§ **TESTO PROPOSTO**:
Salvatore Bravo – Il trionfo della malinconia nella società dello spettacolo nega la parola che è festa della vita. La festa è l’immanenza che dà un nuovo senso al tempo vissuto.
Salvatore Bravo
Il trionfo della malinconia nella società dello spettacolo nega la parola che è festa della vita. La festa è l’immanenza che dà un nuovo senso al tempo vissuto.
Il trionfo della malinconia.
La parola – nella sua essenza umana – è festa della vita.
Se essa è depotenziata, si riduce a spettacolo,
luogo della separazione, dello sguardo che passivamente assiste e subisce il potere.
Lo spettacolo diseduca all’ascolto, incita al confronto nevrotico,
muove alla società dell’invidia, per instillare il pessimismo antropologico.
La festa è prassi, attività, agere politico poiché muove nella direzione comunitaria.
L’homo faber non conosce la festa, non produce per conoscersi,
per contribuire alla liberazione-emancipazione della comunità.
La festa è l’immanenza che dà un nuovo senso al tempo vissuto.
Il lavoro è liberato dalle pastoie dell’alienazione,
poiché la formazione comunitaria insegna al soggetto la dialettica con l’altro.
La “festa” è il luogo del ricordo vivo,
mentre la società della tristezza conosce lo spettacolo,
l’esibizione di sé e specialmente la dimenticanza.
Il capitalismo assoluto è il trionfo della malinconia. Dietro la facciata orgiastica dei consumi, non vi è che il regno delle passioni tristi che depotenziano la creatività umana e la prassi storica. Il capitalismo neoliberista procede per annientamento, trasforma ogni esperienza umana in plusvalore con l’effetto di astrarre l’elemento essenziale dell’esperienza, “la relazione comunitaria”, per sostituirla con il calcolo, col saccheggio predatorio: affinché ciò possa avvenire, agisce sulle parole rendendole organiche al capitale.
La manipolazione delle parole svela la verità del capitalismo assoluto, esse sono il mezzo con cui stringere i lacci dell’oppressione. “Il fenomenismo delle parole” fa apparire la libertà e la democrazia come esperienze individualistiche e crematistiche:[1] riduce le attività umane a soli fini privati negando la pubblica partecipazione vera sostanza della democrazia.

§ **INFORMAZIONI RIPORTATE**:
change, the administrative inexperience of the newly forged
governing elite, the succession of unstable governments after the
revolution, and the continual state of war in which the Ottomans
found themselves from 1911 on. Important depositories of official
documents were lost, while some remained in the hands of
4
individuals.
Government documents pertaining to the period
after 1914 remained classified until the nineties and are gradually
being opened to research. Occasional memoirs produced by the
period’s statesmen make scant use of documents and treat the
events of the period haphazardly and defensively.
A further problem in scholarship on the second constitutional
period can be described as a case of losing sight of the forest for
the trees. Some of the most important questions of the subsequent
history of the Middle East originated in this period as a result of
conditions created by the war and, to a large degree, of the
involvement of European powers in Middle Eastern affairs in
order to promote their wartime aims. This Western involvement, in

§ **CONSEGNA**: Riscrivi tutto il tratto del testo proposto da "Il lavoro è" fino a "specialmente la dimenticanza.", mettendo "malinconia" al posto di "tristezza".

§ **SOLUZIONE**:
Il lavoro è liberato dalle pastoie dell’alienazione,
poiché la formazione comunitaria insegna al soggetto la dialettica con l’altro.
La “festa” è il luogo del ricordo vivo,
mentre la società della malinconia conosce lo spettacolo,
l’esibizione di sé e specialmente la dimenticanza.